***** EXTRAIT *****

Équipement de la piste
                               Jalonnement :
À mon avis, le jalonnement par piquets est préférable dans les régions de reg aux tas qui demandent un gros effort de la part de ceux qui manœuvrent la pelle toute la journée et qui pour ne pas rester en arrière, marchent à une allure accélérée. En plus le tas de terre a l’inconvénient d’être rapidement arasé par les vents. Le jalonnement avec la palme de djerid bien enterrée me semble très bon.
1- bien visible
2- tient bien au sol même sablonneux. En effet, il faut un gros effort pour arracher la palme dont les feuilles en V la fixent bien au sol.
3- transport léger. Pour ce dernier point, il y a un inconvénient car si le transport est léger, il est volumineux.

***** LISTING PRÉSENTÉ *****

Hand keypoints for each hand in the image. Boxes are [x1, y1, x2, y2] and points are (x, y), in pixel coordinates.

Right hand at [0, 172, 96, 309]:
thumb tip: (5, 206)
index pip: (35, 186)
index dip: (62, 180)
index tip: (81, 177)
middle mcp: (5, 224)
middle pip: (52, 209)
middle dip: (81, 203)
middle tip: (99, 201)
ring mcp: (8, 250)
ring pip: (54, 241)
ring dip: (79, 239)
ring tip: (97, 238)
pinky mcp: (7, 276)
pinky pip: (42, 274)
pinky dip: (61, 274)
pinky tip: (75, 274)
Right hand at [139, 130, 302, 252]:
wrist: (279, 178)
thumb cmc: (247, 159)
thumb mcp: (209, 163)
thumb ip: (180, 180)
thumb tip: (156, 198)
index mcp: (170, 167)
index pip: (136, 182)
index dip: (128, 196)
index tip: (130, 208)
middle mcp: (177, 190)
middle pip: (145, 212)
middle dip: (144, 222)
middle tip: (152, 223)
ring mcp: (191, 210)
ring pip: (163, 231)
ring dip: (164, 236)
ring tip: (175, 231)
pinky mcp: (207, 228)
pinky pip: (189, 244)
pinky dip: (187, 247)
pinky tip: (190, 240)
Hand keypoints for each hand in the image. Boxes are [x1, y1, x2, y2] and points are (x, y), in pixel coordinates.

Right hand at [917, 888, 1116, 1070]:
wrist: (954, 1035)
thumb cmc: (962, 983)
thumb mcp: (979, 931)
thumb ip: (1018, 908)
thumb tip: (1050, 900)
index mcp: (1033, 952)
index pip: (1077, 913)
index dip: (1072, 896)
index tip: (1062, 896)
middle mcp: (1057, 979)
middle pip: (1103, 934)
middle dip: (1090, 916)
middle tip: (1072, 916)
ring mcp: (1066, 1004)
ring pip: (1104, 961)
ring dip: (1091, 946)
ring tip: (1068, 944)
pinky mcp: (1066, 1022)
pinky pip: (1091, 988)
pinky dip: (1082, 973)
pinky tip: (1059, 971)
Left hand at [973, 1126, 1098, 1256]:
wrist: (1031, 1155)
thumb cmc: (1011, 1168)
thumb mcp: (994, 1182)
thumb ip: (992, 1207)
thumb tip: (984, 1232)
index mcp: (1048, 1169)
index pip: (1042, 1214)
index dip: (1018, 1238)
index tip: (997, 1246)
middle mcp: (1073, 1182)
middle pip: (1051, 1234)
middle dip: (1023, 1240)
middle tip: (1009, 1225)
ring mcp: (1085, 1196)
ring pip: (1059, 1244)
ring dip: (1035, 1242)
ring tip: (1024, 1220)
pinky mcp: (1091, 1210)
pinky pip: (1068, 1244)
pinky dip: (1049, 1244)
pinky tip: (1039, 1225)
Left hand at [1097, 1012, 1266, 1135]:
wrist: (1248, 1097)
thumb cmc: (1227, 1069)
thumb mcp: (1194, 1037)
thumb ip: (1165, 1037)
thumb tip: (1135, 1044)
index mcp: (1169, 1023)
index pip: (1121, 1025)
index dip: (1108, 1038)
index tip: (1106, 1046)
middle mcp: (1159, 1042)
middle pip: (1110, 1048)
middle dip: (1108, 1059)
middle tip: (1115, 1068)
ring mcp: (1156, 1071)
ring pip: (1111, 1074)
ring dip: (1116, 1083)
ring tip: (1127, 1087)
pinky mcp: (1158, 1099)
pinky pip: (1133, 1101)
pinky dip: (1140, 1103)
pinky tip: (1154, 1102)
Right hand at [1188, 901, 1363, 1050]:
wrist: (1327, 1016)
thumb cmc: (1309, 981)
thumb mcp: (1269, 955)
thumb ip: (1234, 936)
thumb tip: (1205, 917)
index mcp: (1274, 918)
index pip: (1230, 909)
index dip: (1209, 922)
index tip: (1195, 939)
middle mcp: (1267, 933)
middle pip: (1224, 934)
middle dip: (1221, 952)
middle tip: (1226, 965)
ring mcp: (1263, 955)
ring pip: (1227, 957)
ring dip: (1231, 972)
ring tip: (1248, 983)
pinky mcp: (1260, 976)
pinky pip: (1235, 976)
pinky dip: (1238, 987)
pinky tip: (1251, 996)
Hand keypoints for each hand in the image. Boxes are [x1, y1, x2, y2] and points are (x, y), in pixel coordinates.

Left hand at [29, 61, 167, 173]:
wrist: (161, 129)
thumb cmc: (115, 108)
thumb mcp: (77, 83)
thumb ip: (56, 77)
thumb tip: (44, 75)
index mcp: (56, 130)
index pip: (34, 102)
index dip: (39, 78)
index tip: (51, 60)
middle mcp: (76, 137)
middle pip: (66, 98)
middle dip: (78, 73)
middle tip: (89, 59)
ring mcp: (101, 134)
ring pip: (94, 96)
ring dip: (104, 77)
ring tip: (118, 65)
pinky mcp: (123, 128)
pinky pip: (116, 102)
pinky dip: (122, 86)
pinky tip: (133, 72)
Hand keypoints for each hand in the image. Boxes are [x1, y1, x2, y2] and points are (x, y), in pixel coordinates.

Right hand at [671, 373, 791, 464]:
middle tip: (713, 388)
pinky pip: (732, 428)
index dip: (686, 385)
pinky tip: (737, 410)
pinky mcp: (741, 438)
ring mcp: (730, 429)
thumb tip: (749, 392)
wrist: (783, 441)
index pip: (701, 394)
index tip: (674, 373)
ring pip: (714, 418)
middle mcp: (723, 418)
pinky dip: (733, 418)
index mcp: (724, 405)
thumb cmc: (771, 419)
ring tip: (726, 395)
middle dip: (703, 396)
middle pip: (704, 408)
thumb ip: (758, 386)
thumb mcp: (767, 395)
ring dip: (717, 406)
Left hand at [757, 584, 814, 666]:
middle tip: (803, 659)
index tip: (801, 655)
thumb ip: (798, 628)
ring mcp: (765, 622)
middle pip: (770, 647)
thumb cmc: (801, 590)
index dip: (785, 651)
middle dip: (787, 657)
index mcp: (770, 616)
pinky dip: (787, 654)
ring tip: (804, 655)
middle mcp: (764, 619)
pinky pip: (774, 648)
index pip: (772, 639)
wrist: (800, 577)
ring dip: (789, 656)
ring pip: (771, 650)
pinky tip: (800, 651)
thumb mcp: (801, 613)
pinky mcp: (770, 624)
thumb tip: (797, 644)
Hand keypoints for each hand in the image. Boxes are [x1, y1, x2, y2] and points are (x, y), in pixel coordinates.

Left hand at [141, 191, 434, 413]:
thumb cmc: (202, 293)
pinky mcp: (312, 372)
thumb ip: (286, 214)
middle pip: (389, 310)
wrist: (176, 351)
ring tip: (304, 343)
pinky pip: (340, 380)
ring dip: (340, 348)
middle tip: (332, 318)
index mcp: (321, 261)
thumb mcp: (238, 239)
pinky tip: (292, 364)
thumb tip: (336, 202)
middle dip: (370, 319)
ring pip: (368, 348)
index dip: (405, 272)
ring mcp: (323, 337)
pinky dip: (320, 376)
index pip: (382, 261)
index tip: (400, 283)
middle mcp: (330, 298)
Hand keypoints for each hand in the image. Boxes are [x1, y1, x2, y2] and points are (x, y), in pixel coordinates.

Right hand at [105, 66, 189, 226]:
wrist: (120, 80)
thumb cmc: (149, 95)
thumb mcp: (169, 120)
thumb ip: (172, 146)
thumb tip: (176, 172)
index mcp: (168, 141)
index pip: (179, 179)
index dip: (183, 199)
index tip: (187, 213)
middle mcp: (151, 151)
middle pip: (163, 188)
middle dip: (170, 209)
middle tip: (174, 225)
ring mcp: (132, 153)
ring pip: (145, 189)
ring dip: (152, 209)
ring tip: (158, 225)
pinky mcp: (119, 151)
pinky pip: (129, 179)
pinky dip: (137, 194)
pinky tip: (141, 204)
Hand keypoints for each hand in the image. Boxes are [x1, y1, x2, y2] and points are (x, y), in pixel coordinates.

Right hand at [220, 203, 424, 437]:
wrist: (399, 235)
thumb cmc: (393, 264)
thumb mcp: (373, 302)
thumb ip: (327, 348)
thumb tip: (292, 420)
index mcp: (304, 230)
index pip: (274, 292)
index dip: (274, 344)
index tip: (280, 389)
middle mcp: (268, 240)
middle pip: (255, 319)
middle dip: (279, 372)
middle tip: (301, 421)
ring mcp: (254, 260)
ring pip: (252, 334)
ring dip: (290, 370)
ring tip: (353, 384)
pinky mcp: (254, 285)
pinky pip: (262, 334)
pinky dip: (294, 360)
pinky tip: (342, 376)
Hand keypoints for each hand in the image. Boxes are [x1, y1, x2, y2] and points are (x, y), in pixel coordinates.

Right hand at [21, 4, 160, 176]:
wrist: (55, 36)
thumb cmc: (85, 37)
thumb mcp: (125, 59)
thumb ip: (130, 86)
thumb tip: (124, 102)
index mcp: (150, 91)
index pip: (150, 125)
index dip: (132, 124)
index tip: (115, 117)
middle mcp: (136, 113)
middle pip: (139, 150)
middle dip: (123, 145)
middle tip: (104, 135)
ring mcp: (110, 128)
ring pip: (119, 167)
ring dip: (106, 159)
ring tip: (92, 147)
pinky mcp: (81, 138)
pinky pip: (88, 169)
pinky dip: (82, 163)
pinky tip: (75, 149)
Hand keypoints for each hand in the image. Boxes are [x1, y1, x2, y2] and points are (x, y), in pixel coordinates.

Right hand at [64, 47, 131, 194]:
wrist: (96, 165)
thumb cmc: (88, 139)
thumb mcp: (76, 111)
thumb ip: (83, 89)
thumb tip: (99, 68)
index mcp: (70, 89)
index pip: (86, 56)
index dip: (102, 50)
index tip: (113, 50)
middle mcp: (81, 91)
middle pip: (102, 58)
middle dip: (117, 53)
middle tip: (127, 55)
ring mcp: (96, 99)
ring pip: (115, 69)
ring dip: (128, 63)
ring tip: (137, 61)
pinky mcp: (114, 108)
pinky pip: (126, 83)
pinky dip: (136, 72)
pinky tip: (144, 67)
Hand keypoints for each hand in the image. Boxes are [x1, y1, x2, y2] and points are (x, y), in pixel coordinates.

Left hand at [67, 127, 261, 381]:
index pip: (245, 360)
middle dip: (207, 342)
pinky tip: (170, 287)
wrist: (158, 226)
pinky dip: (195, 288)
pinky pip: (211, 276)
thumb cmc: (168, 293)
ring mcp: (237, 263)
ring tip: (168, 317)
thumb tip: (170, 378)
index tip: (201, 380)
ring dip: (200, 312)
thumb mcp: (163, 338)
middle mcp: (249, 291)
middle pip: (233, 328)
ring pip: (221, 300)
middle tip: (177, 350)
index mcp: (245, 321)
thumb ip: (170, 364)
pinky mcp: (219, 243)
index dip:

*****

» **CONSIGNE DE TRAVAIL 1**:
Pour chacune des affirmations suivantes, indiquez par oui ou non si elle concorde avec l'extrait sur le jalonnement de la piste, en citant mot pour mot les termes qui tranchent. (a) Dans les régions de reg, le jalonnement par piquets est jugé préférable aux tas. (b) Les tas de terre résistent bien au vent. (c) La palme de djerid est à la fois légère et peu encombrante à transporter.
» **CONSIGNE DE TRAVAIL 2**:
Veuillez renvoyer à l'identique le passage de l'extrait sur le jalonnement de la piste qui va de « 1- bien visible » jusqu'à « il est volumineux. ».
» **CONSIGNE DE TRAVAIL 3**:
Énumérez tous les avantages numérotés que l'extrait sur le jalonnement de la piste attribue à la palme de djerid.

» **VOTRE RÉPONSE 1**:
(a) Oui : « le jalonnement par piquets est préférable dans les régions de reg aux tas ».
(b) Non : « le tas de terre a l’inconvénient d’être rapidement arasé par les vents ».
(c) Non : « si le transport est léger, il est volumineux ».

» **VOTRE RÉPONSE 2**:
1- bien visible
2- tient bien au sol même sablonneux. En effet, il faut un gros effort pour arracher la palme dont les feuilles en V la fixent bien au sol.
3- transport léger. Pour ce dernier point, il y a un inconvénient car si le transport est léger, il est volumineux.

» **VOTRE RÉPONSE 3**:
1- bien visible
2- tient bien au sol même sablonneux
3- transport léger